Let a field $\mathbb{F}$ and $n_1,\ldots,n_l$, natural numbers. For all $1\le i\le l$ Let $A_{ii} \in M_{n_i}(\mathbb{F})$.
Let $$A = \left( {\matrix{ {{A_{11}}} & {{A_{12}}} & \cdots & {} & {} & {{A_{1n}}} \cr 0 & {{A_{22}}} & {{A_{23}}} & \cdots & {} & {} \cr \vdots & {} & \ddots & {} & {} & {} \cr {} & {} & {} & {} & {} & {} \cr {} & {} & {} & {} & {{A_{(l - 1)(l - 1)}}} & {{A_{(l - 1)l}}} \cr 0 & \ldots & {} & {} & 0 & {{A_{ll}}} \cr } } \right)$$
Prove that $A_{ii}$ is similar to a triangular matrix iff $A$ is similar to a triangular matrix
My Try:
Lets assume $A$ is similar to a triangular matrix.
We know that the characteristic polynomial of $A$ is $f_A(x) = f_{A_{11}}(x)\cdot\ldots \cdot f_{A_{ll}}(x)$
Since $A$ is similar to $B$, an upper triangular matrix they have the same characteristic polynomial. Hence, $$ f_B(x) = f_{A_{11}}(x)\cdot\ldots f_{A_{ll}}(x)$$
But, we know that $B$ is diagonalizable (since it's similar to $A$). Hence, the characteristic polynomial can also be written as:
$$ f_B(x) = (x-\lambda_1)\cdots \ldots\cdot (x-\lambda_l) $$
So for every $f_{A_{ii}}$ there is a $j$ such that $$f_{A_{ii}} = (x-\lambda_j)$$
Can I conclude at this point that $f_{A_{ii}}$ is similar to an upper triangular matrix?

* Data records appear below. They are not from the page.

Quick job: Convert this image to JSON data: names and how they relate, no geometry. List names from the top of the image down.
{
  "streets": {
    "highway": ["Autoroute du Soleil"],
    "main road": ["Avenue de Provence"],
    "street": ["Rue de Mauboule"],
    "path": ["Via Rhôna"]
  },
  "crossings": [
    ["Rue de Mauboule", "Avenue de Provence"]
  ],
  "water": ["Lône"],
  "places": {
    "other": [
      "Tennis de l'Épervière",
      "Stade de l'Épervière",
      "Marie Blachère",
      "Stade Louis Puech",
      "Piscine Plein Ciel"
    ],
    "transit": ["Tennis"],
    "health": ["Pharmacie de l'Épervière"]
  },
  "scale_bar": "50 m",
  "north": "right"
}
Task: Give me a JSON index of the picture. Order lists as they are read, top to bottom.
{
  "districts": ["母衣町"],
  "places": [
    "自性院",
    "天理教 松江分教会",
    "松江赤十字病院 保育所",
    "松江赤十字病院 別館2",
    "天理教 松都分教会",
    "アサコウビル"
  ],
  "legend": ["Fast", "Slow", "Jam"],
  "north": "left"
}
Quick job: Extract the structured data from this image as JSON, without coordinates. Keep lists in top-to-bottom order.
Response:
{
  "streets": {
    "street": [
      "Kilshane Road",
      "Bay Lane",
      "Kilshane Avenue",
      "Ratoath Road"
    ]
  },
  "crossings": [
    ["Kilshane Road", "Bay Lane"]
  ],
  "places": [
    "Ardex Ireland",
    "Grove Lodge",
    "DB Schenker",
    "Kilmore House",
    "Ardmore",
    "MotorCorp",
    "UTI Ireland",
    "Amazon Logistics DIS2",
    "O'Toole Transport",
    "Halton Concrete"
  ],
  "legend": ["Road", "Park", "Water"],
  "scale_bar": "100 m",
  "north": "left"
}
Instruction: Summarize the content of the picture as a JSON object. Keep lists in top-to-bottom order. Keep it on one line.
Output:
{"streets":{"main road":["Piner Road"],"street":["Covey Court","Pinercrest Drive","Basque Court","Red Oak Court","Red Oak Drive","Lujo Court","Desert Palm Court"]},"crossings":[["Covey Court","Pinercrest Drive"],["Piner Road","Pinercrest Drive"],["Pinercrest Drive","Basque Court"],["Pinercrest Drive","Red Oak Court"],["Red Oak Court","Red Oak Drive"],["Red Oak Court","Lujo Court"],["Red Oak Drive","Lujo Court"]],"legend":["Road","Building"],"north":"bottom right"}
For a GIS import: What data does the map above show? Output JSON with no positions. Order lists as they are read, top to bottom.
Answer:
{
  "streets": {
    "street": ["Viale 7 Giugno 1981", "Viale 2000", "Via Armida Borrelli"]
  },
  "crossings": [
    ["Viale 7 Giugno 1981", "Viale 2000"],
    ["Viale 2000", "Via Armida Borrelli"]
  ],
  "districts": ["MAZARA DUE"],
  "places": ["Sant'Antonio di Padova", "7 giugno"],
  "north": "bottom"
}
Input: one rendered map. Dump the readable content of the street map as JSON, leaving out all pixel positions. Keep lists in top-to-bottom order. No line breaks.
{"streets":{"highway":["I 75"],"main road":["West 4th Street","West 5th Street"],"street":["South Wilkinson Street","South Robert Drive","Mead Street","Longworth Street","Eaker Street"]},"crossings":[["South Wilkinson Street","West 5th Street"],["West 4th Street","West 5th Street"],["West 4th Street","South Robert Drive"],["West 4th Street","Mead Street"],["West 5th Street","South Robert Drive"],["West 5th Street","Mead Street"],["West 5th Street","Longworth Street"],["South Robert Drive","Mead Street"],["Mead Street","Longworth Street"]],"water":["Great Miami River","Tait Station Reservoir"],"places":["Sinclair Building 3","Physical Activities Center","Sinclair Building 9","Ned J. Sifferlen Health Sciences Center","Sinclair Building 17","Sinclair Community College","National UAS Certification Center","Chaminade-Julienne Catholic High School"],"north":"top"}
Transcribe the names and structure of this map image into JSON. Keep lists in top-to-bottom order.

Notice that if exists $B$ such that $A=BTB^{-1}$, where $T\in M_n(\mathbb{F})$ is an upper triangular matrix then the eigenvalues of $A$ belong to $\mathbb{F}$.
Now, if all eigenvalues of $A$ belong to $\mathbb{F}$ then exists $B\in M_n(\mathbb{F})$ such that $A=BJB^{-1}$, where $J$ is the jordan canonical form of $A$, which is upper triangular. See this link for more details.
Thus, $A\in M_n(\mathbb{F})$ is similar to a triangular matrix $T\in M_n(\mathbb{F})$ if and only if the eigenvalues of $A$ belong to $\mathbb{F}$.
Since the eigenvalues of $A$ are the eigenvalues of $A_{ii}$, $1\leq i\leq n$, then $A$ is similar to a triangular matrix if and only if the eigenvalues of $A_{ii}$, $1\leq i\leq n$, belong to $\mathbb{F}$ if and only if each $A_{ii}$ is similar to a triangular matrix.